:: What you should do ::
Copy out, word for word, the lines from the one containing "Introduction" through the one containing "- Aruco: https://github.com/fnoop/aruco/tree/2.0.20-git-g", both included.

Plain-text document sources
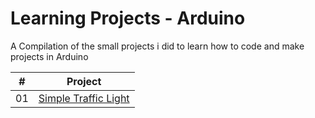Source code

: # Learning Projects - Arduino

A Compilation of the small projects i did to learn how to code and make projects in Arduino

|  #  | Project                                                                                                        |
| :-: | -------------------------------------------------------------------------------------------------------------- |
| 01  | [Simple Traffic Light](https://github.com/GabOlv/Arduino-Learning-Projects/tree/main/Simple%20Traffic%20Light) |



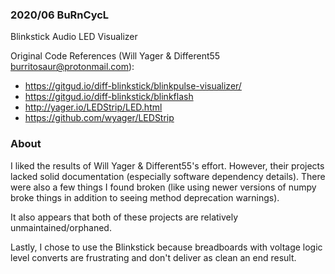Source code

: ### 2020/06 BuRnCycL

Blinkstick Audio LED Visualizer

Original Code References (Will Yager & Different55 <burritosaur@protonmail.com>):
 - https://gitgud.io/diff-blinkstick/blinkpulse-visualizer/
 - https://gitgud.io/diff-blinkstick/blinkflash
 - http://yager.io/LEDStrip/LED.html
 - https://github.com/wyager/LEDStrip

### About

I liked the results of Will Yager & Different55's effort. However, their projects lacked solid documentation (especially software dependency details). 
There were also a few things I found broken (like using newer versions of numpy broke things in addition to seeing method deprecation warnings).

It also appears that both of these projects are relatively unmaintained/orphaned.

Lastly, I chose to use the Blinkstick because breadboards with voltage logic level converts are frustrating and don't deliver as clean an end result.  

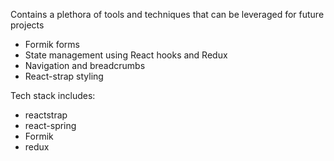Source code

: Contains a plethora of tools and techniques that can be leveraged for future projects

 - Formik forms
 - State management using React hooks and Redux
 - Navigation and breadcrumbs
 - React-strap styling

 Tech stack includes:
  - reactstrap
  - react-spring
  - Formik
  - redux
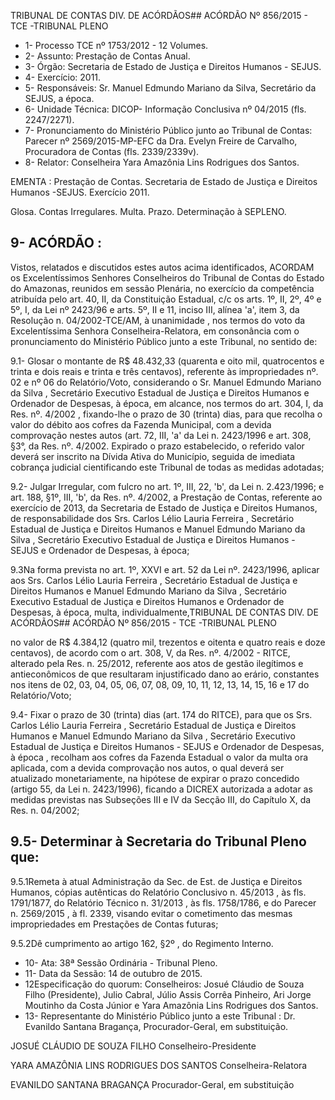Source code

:TRIBUNAL DE CONTAS DIV. DE ACÓRDÃOS## ACÓRDÃO Nº 856/2015 - TCE -TRIBUNAL PLENO

- 1- Processo TCE nº 1753/2012 - 12 Volumes.
- 2- Assunto: Prestação de Contas Anual.
- 3- Órgão: Secretaria de Estado de Justiça e Direitos Humanos - SEJUS.
- 4- Exercício: 2011.
- 5- Responsáveis: Sr. Manuel Edmundo Mariano da Silva, Secretário da SEJUS, a época.
- 6- Unidade Técnica: DICOP- Informação Conclusiva nº 04/2015 (fls. 2247/2271).
- 7-  Pronunciamento  do Ministério Público  junto  ao Tribunal  de Contas: Parecer  nº 2569/2015-MP-EFC  da  Dra.  Evelyn  Freire  de  Carvalho,  Procuradora  de  Contas  (fls. 2339/2339v).
- 8- Relator: Conselheira Yara Amazônia Lins Rodrigues dos Santos.

EMENTA : Prestação  de  Contas.  Secretaria  de Estado  de  Justiça  e  Direitos  Humanos  -SEJUS. Exercício 2011.

Glosa. Contas Irregulares. Multa. Prazo. Determinação à SEPLENO.

## 9- ACÓRDÃO :

Vistos, relatados e discutidos estes autos acima identificados, ACORDAM os Excelentíssimos Senhores Conselheiros do Tribunal de Contas do Estado do Amazonas, reunidos em sessão Plenária, no exercício da competência atribuída pelo  art.  40,  II, da Constituição Estadual, c/c os arts. 1º, II, 2º, 4º e 5º, I, da Lei nº 2423/96 e arts. 5º, II e 11, inciso  III,  alínea  'a',  item  3,  da  Resolução  n.  04/2002-TCE/AM, à  unanimidade ,  nos termos do voto da Excelentíssima Senhora Conselheira-Relatora, em consonância com o pronunciamento do Ministério Público junto a este Tribunal, no sentido de:

9.1- Glosar o montante de R$ 48.432,33 (quarenta e oito mil, quatrocentos e trinta e dois reais e trinta e três centavos), referente às impropriedades nº. 02 e nº 06 do Relatório/Voto,  considerando  o  Sr. Manuel  Edmundo  Mariano  da  Silva , Secretário Executivo Estadual de Justiça e Direitos Humanos e Ordenador de Despesas, à época, em alcance, nos  termos  do  art.  304,  I,  da  Res.  nº.  4/2002 , fixando-lhe  o  prazo  de 30 (trinta) dias, para que recolha o valor do débito aos cofres da Fazenda Municipal, com a devida comprovação nestes autos (art. 72, III, 'a' da Lei n. 2423/1996 e art. 308, §3°, da Res.  nº.  4/2002.  Expirado  o  prazo  estabelecido,  o  referido  valor  deverá  ser  inscrito  na Dívida  Ativa  do  Município,  seguida  de  imediata  cobrança  judicial  cientificando  este Tribunal de todas as medidas adotadas;

9.2- Julgar Irregular, com fulcro no art. 1º, III, 22, 'b', da Lei n. 2.423/1996; e art. 188, §1º, III, 'b', da Res. nº. 4/2002, a Prestação de Contas, referente ao exercício de 2013, da Secretaria de Estado de Justiça e Direitos Humanos, de responsabilidade dos Srs. Carlos Lélio Lauria Ferreira , Secretário Estadual de Justiça e Direitos Humanos e Manuel Edmundo Mariano da Silva , Secretário Executivo Estadual de Justiça e Direitos Humanos - SEJUS e Ordenador de Despesas, à época;

9.3Na forma prevista no art. 1º, XXVI e art. 52 da Lei nº. 2423/1996, aplicar aos  Srs. Carlos  Lélio  Lauria  Ferreira , Secretário  Estadual  de  Justiça  e  Direitos Humanos  e Manuel  Edmundo  Mariano  da  Silva ,  Secretário  Executivo  Estadual  de Justiça e Direitos Humanos e Ordenador de Despesas, à época, multa, individualmente,TRIBUNAL DE CONTAS DIV. DE ACÓRDÃOS## ACÓRDÃO Nº 856/2015 - TCE -TRIBUNAL PLENO

no valor de R$ 4.384,12 (quatro mil, trezentos e oitenta e quatro reais e doze centavos), de acordo com o art. 308, V, da Res. nº. 4/2002 - RITCE, alterado pela Res. n. 25/2012, referente aos atos de gestão ilegítimos e antieconômicos de que resultaram injustificado dano ao erário, constantes nos itens de 02, 03, 04, 05, 06, 07, 08, 09, 10, 11, 12, 13, 14, 15, 16 e 17 do Relatório/Voto;

9.4- Fixar o prazo de 30 (trinta)  dias  (art.  174  do  RITCE),  para  que os Srs. Carlos  Lélio  Lauria  Ferreira ,  Secretário  Estadual  de  Justiça  e  Direitos  Humanos  e Manuel Edmundo Mariano da Silva , Secretário Executivo Estadual de Justiça e Direitos Humanos - SEJUS e Ordenador de Despesas, à época , recolham aos cofres da Fazenda Estadual  o  valor  da  multa  ora  aplicada,  com  a  devida  comprovação  nos  autos,  o  qual deverá ser atualizado monetariamente, na hipótese de expirar o prazo concedido (artigo 55, da Lei n. 2423/1996), ficando a DICREX autorizada a adotar as medidas previstas nas Subseções III e IV da Secção III, do Capítulo X, da Res. n. 04/2002;

## 9.5- Determinar à Secretaria do Tribunal Pleno que:

9.5.1Remeta  à  atual  Administração  da  Sec.  de  Est.  de  Justiça  e Direitos  Humanos,  cópias  autênticas  do Relatório  Conclusivo  n.  45/2013 , às  fls. 1791/1877,  do Relatório  Técnico  n.  31/2013 , às  fls.  1758/1786,  e  do Parecer  n. 2569/2015 ,  à  fl.  2339,  visando  evitar  o  cometimento  das  mesmas  impropriedades  em Prestações de Contas futuras;

9.5.2Dê cumprimento ao artigo 162, §2º , do Regimento Interno.

- 10- Ata: 38ª Sessão Ordinária - Tribunal Pleno.
- 11- Data da Sessão: 14 de outubro de 2015.
- 12Especificação do quorum: Conselheiros: Josué Cláudio de Souza Filho (Presidente), Julio Cabral, Júlio Assis Corrêa Pinheiro, Ari Jorge Moutinho da Costa Júnior e Yara Amazônia Lins Rodrigues dos Santos.
- 13- Representante do Ministério Público junto a este Tribunal : Dr. Evanildo Santana Bragança, Procurador-Geral, em substituição.

JOSUÉ CLÁUDIO DE SOUZA FILHO Conselheiro-Presidente

YARA AMAZÔNIA LINS RODRIGUES DOS SANTOS Conselheira-Relatora

EVANILDO SANTANA BRAGANÇA Procurador-Geral, em substituição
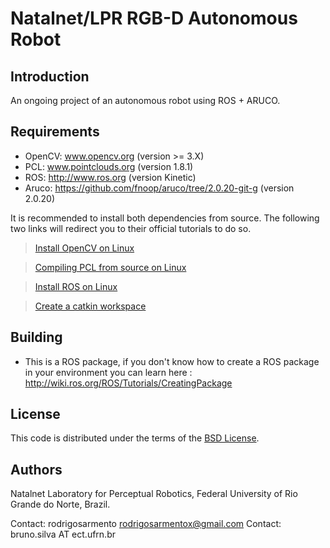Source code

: # Natalnet/LPR RGB-D Autonomous Robot


Introduction
------------
An ongoing project of an autonomous robot using ROS + ARUCO.

Requirements
------------

- OpenCV: www.opencv.org  (version >= 3.X)
- PCL: www.pointclouds.org (version 1.8.1)
- ROS: http://www.ros.org (version Kinetic)
- Aruco: https://github.com/fnoop/aruco/tree/2.0.20-git-g (version 2.0.20)

It is recommended to install both dependencies from source. The following two links will redirect you to their official tutorials to do so.

> [Install OpenCV on Linux](https://docs.opencv.org/3.3.1/d7/d9f/tutorial_linux_install.html#linux-installation])

> [Compiling PCL from source on Linux](http://pointclouds.org/documentation/tutorials/compiling_pcl_posix.php)

> [Install ROS on Linux](http://wiki.ros.org/kinetic/Installation)

> [Create a catkin workspace](http://wiki.ros.org/catkin/Tutorials/create_a_workspace)

Building
------------

- This is a ROS package, if you don't know how to create a ROS package in your environment you can learn here : http://wiki.ros.org/ROS/Tutorials/CreatingPackage


License
------------

This code is distributed under the terms of the [BSD License](https://github.com/natalnet-lpr/rgbd_rtk/blob/master/LICENSE).


Authors
------------

Natalnet Laboratory for Perceptual Robotics, Federal University of Rio Grande do Norte, Brazil.

Contact: rodrigosarmento rodrigosarmentox@gmail.com
Contact: bruno.silva AT ect.ufrn.br

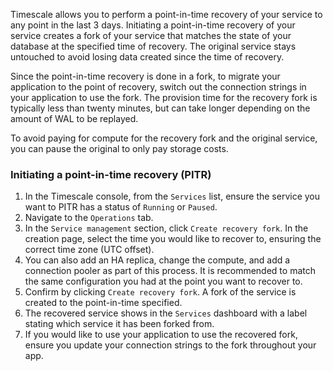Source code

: Timescale allows you to perform a point-in-time
recovery of your service to any point in the last 3 days. Initiating a
point-in-time recovery of your service creates a fork of your service that
matches the state of your database at the specified time of recovery. The
original service stays untouched to avoid losing data created since the
time of recovery.

Since the point-in-time recovery is done in a fork, to migrate your
application to the point of recovery, switch out the connection
strings in your application to use the fork. The provision time for the
recovery fork is typically less than twenty minutes, but can take longer
depending on the amount of WAL to be replayed.

To avoid paying for compute for the recovery fork and the original service, you
can pause the original to only pay storage costs.

<Procedure>

### Initiating a point-in-time recovery (PITR)

1.  In the Timescale console, from the `Services` list, ensure the service
    you want to PITR has a status of `Running` or `Paused`.
1.  Navigate to the `Operations` tab.
1.  In the `Service management` section, click `Create recovery fork`. In the
    creation page, select the time you would like to recover to, ensuring the
    correct time zone (UTC offset).
1.  [](#)<Optional />You can also add an HA replica, change the compute, and
    add a connection pooler as part of this process. It is recommended to match
    the same configuration you had at the point you want to recover to.
1.  Confirm by clicking `Create recovery fork`. A fork of the service is
    created to the point-in-time specified.
1.  The recovered service shows in the `Services` dashboard with a label stating
    which service it has been forked from.
1.  If you would like to use your application to use the recovered fork, ensure
    you update your connection strings to the fork throughout your app.

</Procedure>
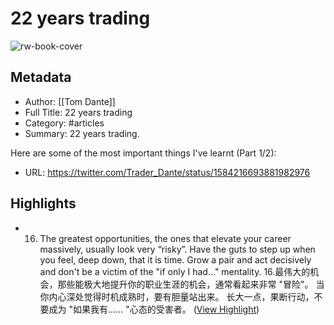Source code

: # 22 years trading

![rw-book-cover](https://readwise-assets.s3.amazonaws.com/media/uploaded_book_covers/profile_101759/X_Xzcv3M_CKGKMrl.jpg)

## Metadata
- Author: [[Tom Dante]]
- Full Title: 22 years trading
- Category: #articles
- Summary: 22 years trading. 

Here are some of the most important things I've learnt (Part 1/2):
- URL: https://twitter.com/Trader_Dante/status/1584216693881982976

## Highlights
- 16. The greatest opportunities, the ones that elevate your career massively, usually look very “risky”. Have the guts to step up when you feel, deep down, that it is time. Grow a pair and act decisively and don't be a victim of the "if only I had..." mentality. 
  16.最伟大的机会，那些能极大地提升你的职业生涯的机会，通常看起来非常 "冒险"。 当你内心深处觉得时机成熟时，要有胆量站出来。 长大一点，果断行动，不要成为 "如果我有...... "心态的受害者。 ([View Highlight](https://read.readwise.io/read/01h2576whwrqrye35apqd3ae44))
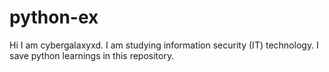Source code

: # python-ex
Hi I am cybergalaxyxd. 
I am studying information security (IT) technology.
I save python learnings in this repository.
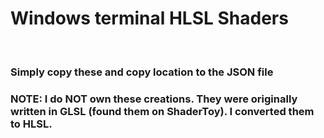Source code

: <h1>Windows terminal HLSL Shaders</h1><br>
<h3>Simply copy these and copy location to the JSON file</h3>
<h3>NOTE: I do NOT own these creations. They were originally written in GLSL (found them on ShaderToy). I converted them to HLSL.</h3>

:: Response to the exercise ::
Introduction
------------
An ongoing project of an autonomous robot using ROS + ARUCO.

Requirements
------------

- OpenCV: www.opencv.org  (version >= 3.X)
- PCL: www.pointclouds.org (version 1.8.1)
- ROS: http://www.ros.org (version Kinetic)
- Aruco: https://github.com/fnoop/aruco/tree/2.0.20-git-g (version 2.0.20)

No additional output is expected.